Reply to Aretae on Immigration

“You don’t know, I don’t know. Glad we cleared that up.” — Aretae

I don’t even know whether the sun will rise tomorrow.
Yeah the above is obviously a dumb thing to say, just like yours was. We “know” things on a probabilistic stale. So yes, long-term prediction is an insane thing to
do. However, that should make us wearier when fiddling with the _present_ and the politicos have fucked with the present with the 1965 Immigration act.
So, we are obliged to try to analyze the situation.

So, here’s my shot:

Putnam showed that diversity reduces trust and solidarity. Some other folks showed that trust is negatively correlated with the amount of regulation though obviously its also negatively correlated with willingness to pay for welfare of out-groups.
We know that productivity (marginal product -> income) is strongly correlated with IQ, and a host of other positive things are as well.

Now, to take a break, let me pause and say that I completely agree with the purely economic (as opposed to political economy) analysis that you presented –
immigrants are mostly a net gain.

However, we are concerned not simply with wealth, but the ability to keep increasing wealth – in other words, THE SYSTEM.

So, how does the influx of diverse out-groups affect THE SYSTEM in regards to regulation, whether in terms of affirmative action payoffs, further reduction in
private property rights (to discriminate), reduction in trust perhaps leading to further social regulation (nanny statism, NIMBYism), and predictability in
enforcement of even bad rules?

I say all these things trend towards the negative when you reduce the percentage of American of European ancestry and increase the percentage of Mexicans.
So imagine a simple bell curve – wealth gains carry on with immigration – and then the economics is overwhelmed by the politics and wealth drops off due to
institutional corruption, ethnic hostility, increase in security infrastructure (check out South Africa), increase in the risk and insurance premia, which negatively affect investment which, by your own compounding rule matter IMMENSELY.

I don’t know how you can be so glib in completely ignoring this META programming of the SYSTEM to a _possible_ state detrimental to further wealth gains far into the future. I understand that you may be frustrated with and discount the viewpoints of immigration opponents who can’t seem to get their heads around Ricardian

comparative advantage and the empirical data on immigrants’ assistance to “the economy.”
However, the more sophisticated argument is meta. Now, of course you can wave your hands and say well, these things aren’t an issue if we don’t give immigrants the vote, and take away welfare. Sure, but this is massive, massive fraud. Why? Well, cause you are discounting actual asymptotic harm to Americans by promising some silly CAMPAIGN to weed out things which are around 130 years old – welfare, voting rights being harder to remove with Egalitarian morality as currently fashionable.
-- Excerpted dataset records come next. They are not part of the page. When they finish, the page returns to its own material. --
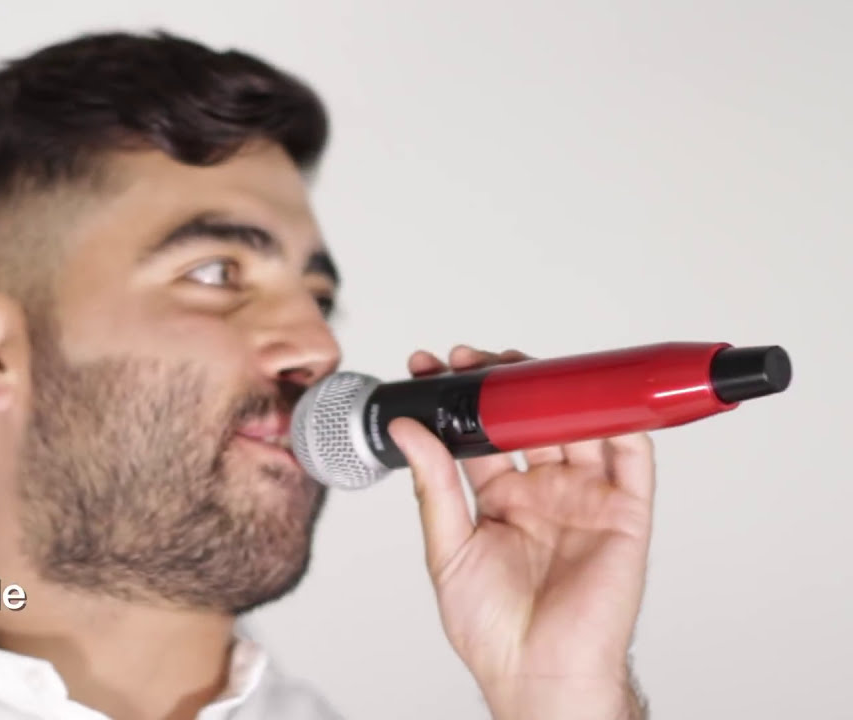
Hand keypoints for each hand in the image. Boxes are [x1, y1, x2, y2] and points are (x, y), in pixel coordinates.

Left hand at [389, 345, 652, 719]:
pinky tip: (599, 395)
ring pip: (577, 427)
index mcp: (501, 500)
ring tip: (522, 365)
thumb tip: (407, 430)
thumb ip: (432, 485)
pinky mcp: (624, 514)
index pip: (481, 434)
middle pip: (530, 421)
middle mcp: (544, 493)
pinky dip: (623, 423)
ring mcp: (585, 499)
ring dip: (557, 391)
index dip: (460, 398)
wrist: (536, 674)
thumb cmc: (492, 629)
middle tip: (474, 357)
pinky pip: (632, 459)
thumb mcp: (446, 549)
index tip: (432, 366)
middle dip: (505, 383)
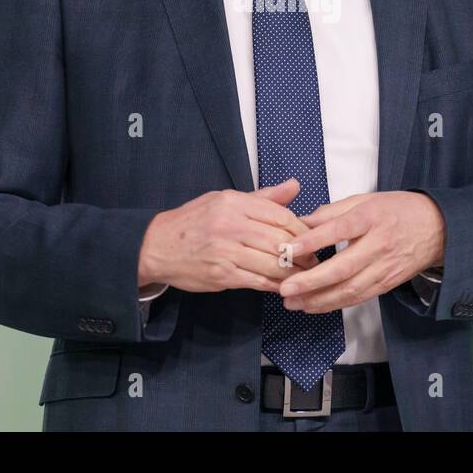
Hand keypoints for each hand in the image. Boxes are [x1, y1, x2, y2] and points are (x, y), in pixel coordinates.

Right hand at [137, 179, 319, 293]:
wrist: (156, 246)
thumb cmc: (193, 221)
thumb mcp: (224, 200)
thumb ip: (262, 197)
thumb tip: (294, 186)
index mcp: (233, 203)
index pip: (280, 215)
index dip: (301, 230)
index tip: (312, 238)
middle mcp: (230, 225)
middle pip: (280, 240)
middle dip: (302, 253)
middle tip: (315, 260)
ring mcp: (226, 251)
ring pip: (272, 263)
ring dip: (293, 272)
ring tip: (304, 275)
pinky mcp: (221, 274)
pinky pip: (257, 281)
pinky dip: (274, 285)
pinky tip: (283, 286)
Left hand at [276, 191, 445, 312]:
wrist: (438, 228)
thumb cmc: (398, 210)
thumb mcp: (365, 200)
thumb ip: (332, 211)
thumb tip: (301, 222)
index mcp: (371, 217)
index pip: (339, 229)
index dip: (313, 241)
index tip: (288, 249)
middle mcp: (379, 244)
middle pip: (343, 268)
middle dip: (311, 281)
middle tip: (285, 288)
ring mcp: (385, 267)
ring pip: (350, 289)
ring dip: (319, 299)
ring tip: (294, 302)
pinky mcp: (388, 283)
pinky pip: (359, 297)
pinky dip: (335, 304)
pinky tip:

Here’s another issue – the current dispensation is not derived from an analysis like yours – its derived from a combination of
regular, commercial self-interest AND naked, cynical exploitation
of pure numbers to re-inforce a certain political coalition as the
expense of other coalitions. In simple words, Democrats did 1965
to execute exactly the situation RSF and I are warning about.

And another one – what possible chance is there to keep a no-voting rights
rule enforced (even if this was somehow achieved), when the market for
votes-not-granted keeps getting larger?

In short, you MUST solve for these possbilities. You can’t hand-wave it away.
That would be as misguided and criminal as enforcing regulations that reduce
the compound growth rate by 1% every year.
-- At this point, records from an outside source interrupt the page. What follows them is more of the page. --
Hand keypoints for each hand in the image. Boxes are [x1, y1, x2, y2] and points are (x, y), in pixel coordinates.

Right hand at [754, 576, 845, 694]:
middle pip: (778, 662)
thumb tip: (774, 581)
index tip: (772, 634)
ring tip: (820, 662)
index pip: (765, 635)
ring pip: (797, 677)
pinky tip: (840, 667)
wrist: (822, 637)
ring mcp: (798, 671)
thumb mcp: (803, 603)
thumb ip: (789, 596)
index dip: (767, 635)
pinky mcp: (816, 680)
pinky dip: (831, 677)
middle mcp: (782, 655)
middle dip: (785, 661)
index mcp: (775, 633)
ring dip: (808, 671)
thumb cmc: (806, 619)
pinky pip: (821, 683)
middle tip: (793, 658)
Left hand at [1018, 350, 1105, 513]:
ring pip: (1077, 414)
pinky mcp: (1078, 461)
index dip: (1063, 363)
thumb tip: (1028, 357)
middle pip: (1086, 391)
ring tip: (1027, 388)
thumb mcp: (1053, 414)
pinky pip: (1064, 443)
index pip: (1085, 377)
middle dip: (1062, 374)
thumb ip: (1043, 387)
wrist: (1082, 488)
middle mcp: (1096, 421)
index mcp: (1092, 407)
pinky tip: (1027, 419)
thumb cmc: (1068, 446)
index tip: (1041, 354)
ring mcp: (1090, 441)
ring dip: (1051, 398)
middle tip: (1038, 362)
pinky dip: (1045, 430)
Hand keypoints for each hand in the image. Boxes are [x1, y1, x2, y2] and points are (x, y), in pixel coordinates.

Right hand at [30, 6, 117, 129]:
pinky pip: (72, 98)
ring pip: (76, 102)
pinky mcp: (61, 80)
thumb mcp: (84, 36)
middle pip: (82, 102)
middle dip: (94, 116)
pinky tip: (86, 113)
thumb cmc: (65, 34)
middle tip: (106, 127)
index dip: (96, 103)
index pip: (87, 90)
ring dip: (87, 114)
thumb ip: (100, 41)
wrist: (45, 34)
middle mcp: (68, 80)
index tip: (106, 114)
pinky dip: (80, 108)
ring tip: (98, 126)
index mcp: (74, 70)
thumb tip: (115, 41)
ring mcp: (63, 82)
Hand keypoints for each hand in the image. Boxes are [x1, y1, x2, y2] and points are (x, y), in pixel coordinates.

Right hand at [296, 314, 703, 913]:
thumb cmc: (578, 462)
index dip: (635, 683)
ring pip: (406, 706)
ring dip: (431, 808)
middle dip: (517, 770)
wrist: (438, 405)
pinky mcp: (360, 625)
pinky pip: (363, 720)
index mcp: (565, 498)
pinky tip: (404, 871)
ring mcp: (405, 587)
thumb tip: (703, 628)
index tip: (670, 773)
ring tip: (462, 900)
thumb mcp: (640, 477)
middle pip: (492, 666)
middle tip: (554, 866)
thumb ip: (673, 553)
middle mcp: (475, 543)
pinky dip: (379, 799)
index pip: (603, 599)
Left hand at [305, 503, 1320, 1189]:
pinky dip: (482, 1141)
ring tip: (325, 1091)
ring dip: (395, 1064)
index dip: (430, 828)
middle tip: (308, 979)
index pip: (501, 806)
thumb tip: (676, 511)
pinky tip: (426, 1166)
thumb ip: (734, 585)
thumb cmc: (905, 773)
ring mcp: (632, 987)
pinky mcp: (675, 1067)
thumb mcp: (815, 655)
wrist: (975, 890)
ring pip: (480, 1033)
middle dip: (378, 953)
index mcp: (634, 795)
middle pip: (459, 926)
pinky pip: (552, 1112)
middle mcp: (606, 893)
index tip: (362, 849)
5 thoughts on “Reply to Aretae on Immigration

  1. Excellent points about the long term political consequences of immigration affecting economics.

    Aretae wants to focus on purely the economic aspects, but I don’t think he carries the day on that matter. The US has recently taken in more immigrants than the rest of the world combined, and yet with all these immigrants running around supposedly creating value, our economy still tanked as bad or worse than others.

    1. rsf

      Thanks for dropping by. From all I’ve read, its really hard to prove immigrants’ positive (or negative) contribution to the economy. So I rely on comparative advantage. This sets me apart from most immigration skeptics who usually tend to be anti-free-trade as well. I accept Aretae’s purely economic position on immigration. But the politics overwhelms the economics in the long run. Also, I’m not sure what “purely economic” means, economics started as the study of Political Economy – this analysis would be right up in there.

      Also, personally I don’t believe immigration has anything to do with recessions, or if they do, at least not this one.

    2. Just looking a bit at the big picture, we have Germany and China, relatively immigrant free, showing good economic growth, while America the Inviter less so.

      I’d say in general that recessions and immigration are not a linked issue. In the current instance, however, we had the dynamic of the housing boom inviting immigrants to build and buy houses, and all that flowing through the system, and then the downturn putting pressure on unskilled labor, so I would say that there is some linkage.

      Economics may have started as the study of political economy, but now many seem to just worship at the altar of GDP growth.